Точно так же иммигранты меняют сферу бизнеса, религии и культуры стран, в которых оседают. Испаноязычное население США выросло с 22 миллионов в 1990-м до 51 миллиона в 2011 году, так что теперь каждый шестой американец – испаноязычный; половина населения, появившаяся в США за последние 10 лет, – выходцы из стран Латинской Америки. В Дирборне, штат Мичиган, где находится штаб-квартира Ford Motor Company, 40 % населения составляют американцы арабского происхождения; мусульмане выстроили здесь самую большую мечеть в Северной Америке. Подобные диаспоры неминуемо меняют как коалиции и характер распределения голосов избирателей, так и стратегии бизнеса и даже борьбу за прихожан. Политические партии, политики, коммерческие предприятия и прочие организации все чаще сталкиваются с конкурентами, которые куда лучше понимают новое население, поскольку сами вышли из этой среды. То же происходит и в Европе, поскольку правительства оказались неспособны остановить поток иммигрантов из Африки, Азии и менее благополучных европейских стран. Вот вам наглядный пример: в 2007 году мэром ирландского городка Порт-Лиише, расположенного к западу от Дублина, стал уроженец Нигерии – первый чернокожий мэр в Ирландии.
Даже попытки ограничить эту новую мобильность могут иметь неожиданно серьезные последствия. Хорхе Г. Кастаньеда, бывший мексиканский министр иностранных дел, и Дуглас С. Мэсси, социолог из Принстонского университета, объясняют, что в ответ на грубое обращение и недоброжелательное отношение к иммигрантам в некоторых американских штатах “многие мексиканцы без гражданства, постоянно проживающие на территории США, делают неожиданный выбор: вместо того чтобы покинуть страну, где чувствуют себя чужими, они принимают гражданство – поведение, известное как «оборонительная натурализация». За десять лет до 1996 года в среднем каждый год гражданами Америки становились 29 тысяч мексиканцев, а с 1996 года – в среднем 125 тысяч в год. Страна получила 2 миллиона новых граждан, которые впоследствии могли перевезти в США близких родственников. В настоящее время почти две трети мексиканцев, на законных основаниях постоянно проживающих на территории Америки, – родственники граждан США”{69}. Разумеется, эти новые граждане обладают избирательным правом – факт, который меняет картину выборов.
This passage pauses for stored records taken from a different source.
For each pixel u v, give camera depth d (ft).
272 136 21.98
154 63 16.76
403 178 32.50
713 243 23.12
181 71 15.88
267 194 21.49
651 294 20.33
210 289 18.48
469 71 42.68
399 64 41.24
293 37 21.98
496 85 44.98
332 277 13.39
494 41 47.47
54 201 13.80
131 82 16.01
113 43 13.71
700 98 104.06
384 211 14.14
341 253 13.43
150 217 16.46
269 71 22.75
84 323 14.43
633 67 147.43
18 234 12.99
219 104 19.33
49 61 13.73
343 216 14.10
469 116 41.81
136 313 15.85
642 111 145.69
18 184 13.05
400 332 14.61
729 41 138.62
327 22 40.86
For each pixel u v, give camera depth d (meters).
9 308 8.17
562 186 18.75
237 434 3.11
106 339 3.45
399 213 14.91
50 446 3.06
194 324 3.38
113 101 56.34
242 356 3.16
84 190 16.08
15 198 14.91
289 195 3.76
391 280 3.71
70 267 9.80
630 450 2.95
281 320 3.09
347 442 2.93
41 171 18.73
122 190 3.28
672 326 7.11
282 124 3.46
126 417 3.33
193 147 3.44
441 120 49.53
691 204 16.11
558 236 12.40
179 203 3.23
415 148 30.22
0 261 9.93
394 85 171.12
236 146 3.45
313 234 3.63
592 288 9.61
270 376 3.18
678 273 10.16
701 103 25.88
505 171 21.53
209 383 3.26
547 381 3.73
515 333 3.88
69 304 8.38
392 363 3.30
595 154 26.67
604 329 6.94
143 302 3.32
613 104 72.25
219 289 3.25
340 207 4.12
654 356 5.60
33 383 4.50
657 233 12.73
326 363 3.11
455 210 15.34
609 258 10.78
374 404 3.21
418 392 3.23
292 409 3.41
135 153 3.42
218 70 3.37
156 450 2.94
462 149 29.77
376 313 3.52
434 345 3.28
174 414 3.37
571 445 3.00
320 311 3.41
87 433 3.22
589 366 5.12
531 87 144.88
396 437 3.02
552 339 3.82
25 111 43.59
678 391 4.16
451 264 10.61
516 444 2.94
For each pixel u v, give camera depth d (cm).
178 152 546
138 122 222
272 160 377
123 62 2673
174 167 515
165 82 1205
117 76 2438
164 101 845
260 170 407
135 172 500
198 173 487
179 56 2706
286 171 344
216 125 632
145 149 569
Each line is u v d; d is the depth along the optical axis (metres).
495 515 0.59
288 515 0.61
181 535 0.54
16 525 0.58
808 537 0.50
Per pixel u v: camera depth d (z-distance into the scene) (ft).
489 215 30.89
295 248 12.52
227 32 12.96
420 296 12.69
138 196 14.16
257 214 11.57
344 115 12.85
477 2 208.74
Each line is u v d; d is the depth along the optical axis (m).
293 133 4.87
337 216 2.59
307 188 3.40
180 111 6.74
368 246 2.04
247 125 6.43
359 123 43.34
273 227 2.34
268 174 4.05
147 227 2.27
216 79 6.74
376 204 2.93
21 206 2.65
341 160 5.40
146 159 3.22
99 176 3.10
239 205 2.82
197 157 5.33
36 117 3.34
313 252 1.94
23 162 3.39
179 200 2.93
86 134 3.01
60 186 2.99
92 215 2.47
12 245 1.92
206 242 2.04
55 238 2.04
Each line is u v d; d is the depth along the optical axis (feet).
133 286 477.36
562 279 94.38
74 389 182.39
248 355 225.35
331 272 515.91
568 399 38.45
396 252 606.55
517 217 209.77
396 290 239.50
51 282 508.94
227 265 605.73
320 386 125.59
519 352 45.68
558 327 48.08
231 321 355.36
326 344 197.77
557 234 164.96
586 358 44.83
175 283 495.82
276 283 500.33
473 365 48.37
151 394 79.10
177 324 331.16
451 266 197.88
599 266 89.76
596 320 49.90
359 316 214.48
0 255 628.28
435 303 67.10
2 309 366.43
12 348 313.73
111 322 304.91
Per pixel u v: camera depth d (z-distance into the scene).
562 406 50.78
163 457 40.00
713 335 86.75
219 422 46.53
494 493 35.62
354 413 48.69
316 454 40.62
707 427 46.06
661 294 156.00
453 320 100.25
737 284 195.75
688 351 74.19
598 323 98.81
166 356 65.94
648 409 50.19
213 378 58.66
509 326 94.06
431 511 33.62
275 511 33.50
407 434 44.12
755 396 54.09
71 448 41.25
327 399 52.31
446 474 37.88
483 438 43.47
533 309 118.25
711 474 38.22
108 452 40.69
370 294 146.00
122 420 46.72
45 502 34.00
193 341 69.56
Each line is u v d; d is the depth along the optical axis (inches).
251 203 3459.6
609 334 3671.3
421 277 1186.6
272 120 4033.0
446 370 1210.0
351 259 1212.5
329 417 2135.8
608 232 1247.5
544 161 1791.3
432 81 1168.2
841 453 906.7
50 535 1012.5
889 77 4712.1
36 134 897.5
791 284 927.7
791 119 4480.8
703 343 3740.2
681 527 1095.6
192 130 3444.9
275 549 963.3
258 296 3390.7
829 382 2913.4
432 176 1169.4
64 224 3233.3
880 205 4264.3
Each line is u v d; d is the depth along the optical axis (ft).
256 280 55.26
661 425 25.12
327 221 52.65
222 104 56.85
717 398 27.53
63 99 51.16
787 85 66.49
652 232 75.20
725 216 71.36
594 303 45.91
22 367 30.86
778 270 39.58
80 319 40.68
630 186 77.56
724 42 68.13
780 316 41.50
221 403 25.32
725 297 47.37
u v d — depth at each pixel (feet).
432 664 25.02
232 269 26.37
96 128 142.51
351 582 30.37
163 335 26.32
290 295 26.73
Иммигранты переводят на родину миллиарды долларов, стимулируя экономический рост и развитие. В 2010 году во всем мире общая сумма средств, которую иммигранты перевели, а также ввезли в страну лично, составила 449 миллиардов долларов (по сравнению с 37 миллиардами в 1980 году){70}. В наши дни сумма переводов в пять раз превышает объем общей мировой финансовой помощи иностранным государствам: она больше, чем годовая сумма зарубежных инвестиций в экономику бедных стран. Коротко говоря, работники, которые живут за пределами родной страны (и которые зачастую сами очень бедны), посылают на родину больше денег, чем иностранные инвесторы, и больше, чем богатые страны в качестве финансовой помощи{71}. Для многих стран переводы средств стали основным источником твердой валюты и, по сути, крупнейшим сектором экономики, изменив таким образом традиционную экономическую и социальную структуру и сферу бизнеса в целом.